In “shrinking lung” syndrome the chest radiograph and computed tomography (CT) characteristically show elevated hemidiaphragms, adjacent atelectasis, and occasionally, small pleural effusions ( Fig. 41.4 ).
The radiographic manifestations of interstitial disease are usually mild and consist mainly of a reticular pattern in a predominantly basal distribution ( Fig. 41.5 ).
Computed Tomography
There are few high-resolution computed tomography (HRCT) studies of SLE. In a prospective series of 34 consecutive patients with SLE, 70% were found to have HRCT abnormalities. The most frequent CT findings were interstitial lung disease in a third of patients, bronchiectasis in 21%, axillary and mediastinal lymphadenopathy in 18%, and pleuropericardial abnormalities in 15%. The proportion of patients with SLE and interstitial lung disease on HRCT was higher than expected from previous studies, which, based mainly on clinical and radiographic findings, estimated that interstitial fibrosis developed in 3% to 8% of patients with SLE. The bronchiectasis seen in patients with SLE is usually mild and may be due to repeated infections or reflect an occult overlap disease.

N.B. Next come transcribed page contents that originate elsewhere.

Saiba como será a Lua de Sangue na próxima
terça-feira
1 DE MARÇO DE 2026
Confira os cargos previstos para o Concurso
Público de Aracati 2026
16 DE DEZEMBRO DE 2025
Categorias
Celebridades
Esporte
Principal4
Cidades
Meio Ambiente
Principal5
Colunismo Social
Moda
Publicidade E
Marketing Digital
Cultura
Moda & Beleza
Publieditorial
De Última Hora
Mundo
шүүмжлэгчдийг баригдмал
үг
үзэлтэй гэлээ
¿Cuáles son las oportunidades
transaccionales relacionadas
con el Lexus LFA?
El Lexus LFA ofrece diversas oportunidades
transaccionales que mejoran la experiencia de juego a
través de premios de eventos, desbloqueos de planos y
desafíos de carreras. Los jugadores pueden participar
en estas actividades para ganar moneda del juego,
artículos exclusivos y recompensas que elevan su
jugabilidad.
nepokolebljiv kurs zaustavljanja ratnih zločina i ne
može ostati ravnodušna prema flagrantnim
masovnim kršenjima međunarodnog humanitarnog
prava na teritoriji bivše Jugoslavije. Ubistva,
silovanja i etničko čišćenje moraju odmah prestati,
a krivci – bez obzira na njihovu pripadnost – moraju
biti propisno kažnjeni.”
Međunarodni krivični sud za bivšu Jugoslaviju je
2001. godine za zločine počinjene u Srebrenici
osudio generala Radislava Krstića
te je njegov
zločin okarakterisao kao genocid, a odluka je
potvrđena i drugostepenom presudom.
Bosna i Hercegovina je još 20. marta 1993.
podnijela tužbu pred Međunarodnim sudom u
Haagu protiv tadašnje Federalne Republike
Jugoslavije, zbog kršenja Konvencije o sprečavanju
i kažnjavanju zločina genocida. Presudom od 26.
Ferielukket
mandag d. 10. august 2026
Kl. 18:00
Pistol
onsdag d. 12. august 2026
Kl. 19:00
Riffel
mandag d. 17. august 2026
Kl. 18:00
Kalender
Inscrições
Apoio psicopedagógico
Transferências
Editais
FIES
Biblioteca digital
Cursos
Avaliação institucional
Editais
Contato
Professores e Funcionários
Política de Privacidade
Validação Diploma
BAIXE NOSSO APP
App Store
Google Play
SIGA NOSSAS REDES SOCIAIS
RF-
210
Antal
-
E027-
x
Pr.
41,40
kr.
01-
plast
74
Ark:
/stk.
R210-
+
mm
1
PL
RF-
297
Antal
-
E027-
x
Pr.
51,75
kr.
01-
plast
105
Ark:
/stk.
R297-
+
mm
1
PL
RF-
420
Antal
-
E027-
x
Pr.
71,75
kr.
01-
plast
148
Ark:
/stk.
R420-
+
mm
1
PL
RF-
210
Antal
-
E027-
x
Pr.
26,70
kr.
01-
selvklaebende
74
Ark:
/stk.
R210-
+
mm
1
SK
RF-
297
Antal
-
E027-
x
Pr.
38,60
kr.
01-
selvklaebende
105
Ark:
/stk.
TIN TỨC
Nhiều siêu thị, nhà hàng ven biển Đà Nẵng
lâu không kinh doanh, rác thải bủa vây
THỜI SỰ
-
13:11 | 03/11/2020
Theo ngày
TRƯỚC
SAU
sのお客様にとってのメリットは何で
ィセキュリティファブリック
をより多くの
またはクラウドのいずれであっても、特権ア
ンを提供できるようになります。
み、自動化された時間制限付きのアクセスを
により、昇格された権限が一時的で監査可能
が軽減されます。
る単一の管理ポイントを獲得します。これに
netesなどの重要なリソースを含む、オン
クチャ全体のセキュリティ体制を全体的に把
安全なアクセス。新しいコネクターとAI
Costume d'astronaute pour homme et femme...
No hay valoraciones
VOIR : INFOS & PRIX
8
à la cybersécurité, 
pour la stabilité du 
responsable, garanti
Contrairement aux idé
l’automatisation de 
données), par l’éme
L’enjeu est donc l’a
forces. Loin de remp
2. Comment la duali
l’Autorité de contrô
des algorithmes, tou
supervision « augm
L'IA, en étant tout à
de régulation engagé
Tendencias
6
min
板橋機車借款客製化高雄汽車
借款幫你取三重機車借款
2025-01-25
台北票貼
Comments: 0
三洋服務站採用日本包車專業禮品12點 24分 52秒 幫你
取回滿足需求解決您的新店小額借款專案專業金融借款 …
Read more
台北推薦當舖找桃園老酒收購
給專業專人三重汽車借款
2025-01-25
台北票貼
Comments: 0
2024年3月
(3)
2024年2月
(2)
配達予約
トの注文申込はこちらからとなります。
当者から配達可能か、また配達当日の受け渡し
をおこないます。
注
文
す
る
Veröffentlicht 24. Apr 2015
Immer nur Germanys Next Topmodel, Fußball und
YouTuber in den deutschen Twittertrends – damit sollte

Another CT study that focused on lung involvement in patients with SLE excluded all those with pulmonary symptoms or an abnormal chest radiograph. More than a third of patients had abnormalities on HRCT. Bronchial dilation was seen in 18% of subjects, and 13% had pleural irregularities. A third of patients had interlobular septal thickening and intralobular linear opacities, and 22% had architectural distortion. These abnormalities were located mainly in the subpleural and basal lung regions and were interpreted as representing fibrosis ( Fig. 41.6 ).